#### The problem
Which lines of the entries below run from the one holding "the Git repository." to the one holding "applicable), integrity checks.", inclusive? Set down exactly those lines and no others.

** Opening Records block **

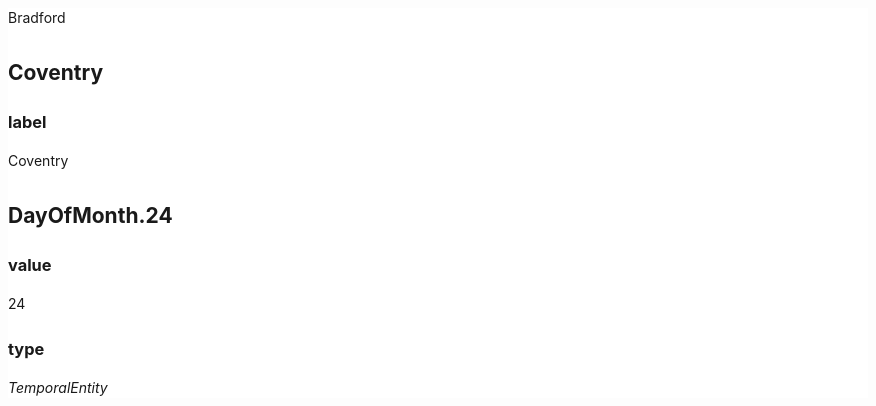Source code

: 
Bradford

## Coventry

### label


Coventry

## DayOfMonth.24

### value


24

### type


*TemporalEntity*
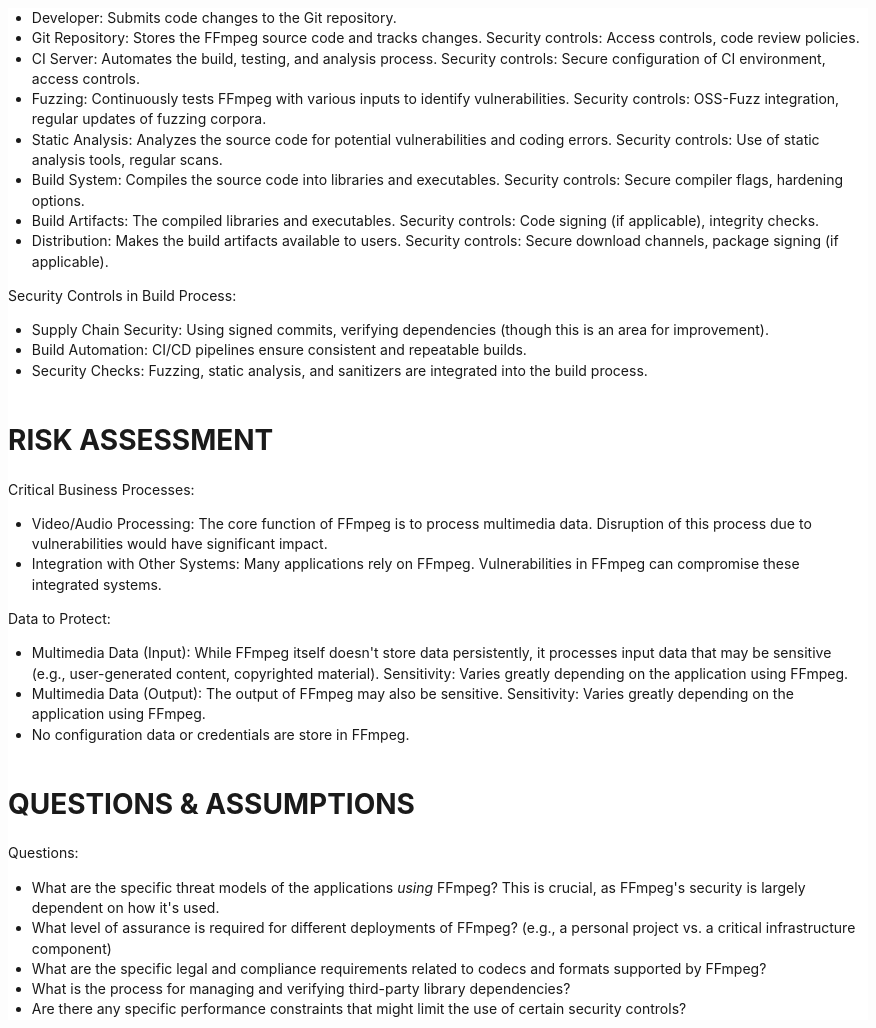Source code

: -   Developer: Submits code changes to the Git repository.
-   Git Repository: Stores the FFmpeg source code and tracks changes. Security controls: Access controls, code review policies.
-   CI Server: Automates the build, testing, and analysis process. Security controls: Secure configuration of CI environment, access controls.
-   Fuzzing: Continuously tests FFmpeg with various inputs to identify vulnerabilities. Security controls: OSS-Fuzz integration, regular updates of fuzzing corpora.
-   Static Analysis: Analyzes the source code for potential vulnerabilities and coding errors. Security controls: Use of static analysis tools, regular scans.
-   Build System: Compiles the source code into libraries and executables. Security controls: Secure compiler flags, hardening options.
-   Build Artifacts: The compiled libraries and executables. Security controls: Code signing (if applicable), integrity checks.
-   Distribution: Makes the build artifacts available to users. Security controls: Secure download channels, package signing (if applicable).

Security Controls in Build Process:

-   Supply Chain Security: Using signed commits, verifying dependencies (though this is an area for improvement).
-   Build Automation: CI/CD pipelines ensure consistent and repeatable builds.
-   Security Checks: Fuzzing, static analysis, and sanitizers are integrated into the build process.

# RISK ASSESSMENT

Critical Business Processes:

-   Video/Audio Processing: The core function of FFmpeg is to process multimedia data.  Disruption of this process due to vulnerabilities would have significant impact.
-   Integration with Other Systems: Many applications rely on FFmpeg.  Vulnerabilities in FFmpeg can compromise these integrated systems.

Data to Protect:

-   Multimedia Data (Input): While FFmpeg itself doesn't store data persistently, it processes input data that may be sensitive (e.g., user-generated content, copyrighted material). Sensitivity: Varies greatly depending on the application using FFmpeg.
-   Multimedia Data (Output): The output of FFmpeg may also be sensitive. Sensitivity: Varies greatly depending on the application using FFmpeg.
-   No configuration data or credentials are store in FFmpeg.

# QUESTIONS & ASSUMPTIONS

Questions:

-   What are the specific threat models of the applications *using* FFmpeg? This is crucial, as FFmpeg's security is largely dependent on how it's used.
-   What level of assurance is required for different deployments of FFmpeg? (e.g., a personal project vs. a critical infrastructure component)
-   What are the specific legal and compliance requirements related to codecs and formats supported by FFmpeg?
-   What is the process for managing and verifying third-party library dependencies?
-   Are there any specific performance constraints that might limit the use of certain security controls?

** Closing Records block **

#### Answer area
: -   Developer: Submits code changes to the Git repository.
-   Git Repository: Stores the FFmpeg source code and tracks changes. Security controls: Access controls, code review policies.
-   CI Server: Automates the build, testing, and analysis process. Security controls: Secure configuration of CI environment, access controls.
-   Fuzzing: Continuously tests FFmpeg with various inputs to identify vulnerabilities. Security controls: OSS-Fuzz integration, regular updates of fuzzing corpora.
-   Static Analysis: Analyzes the source code for potential vulnerabilities and coding errors. Security controls: Use of static analysis tools, regular scans.
-   Build System: Compiles the source code into libraries and executables. Security controls: Secure compiler flags, hardening options.
-   Build Artifacts: The compiled libraries and executables. Security controls: Code signing (if applicable), integrity checks.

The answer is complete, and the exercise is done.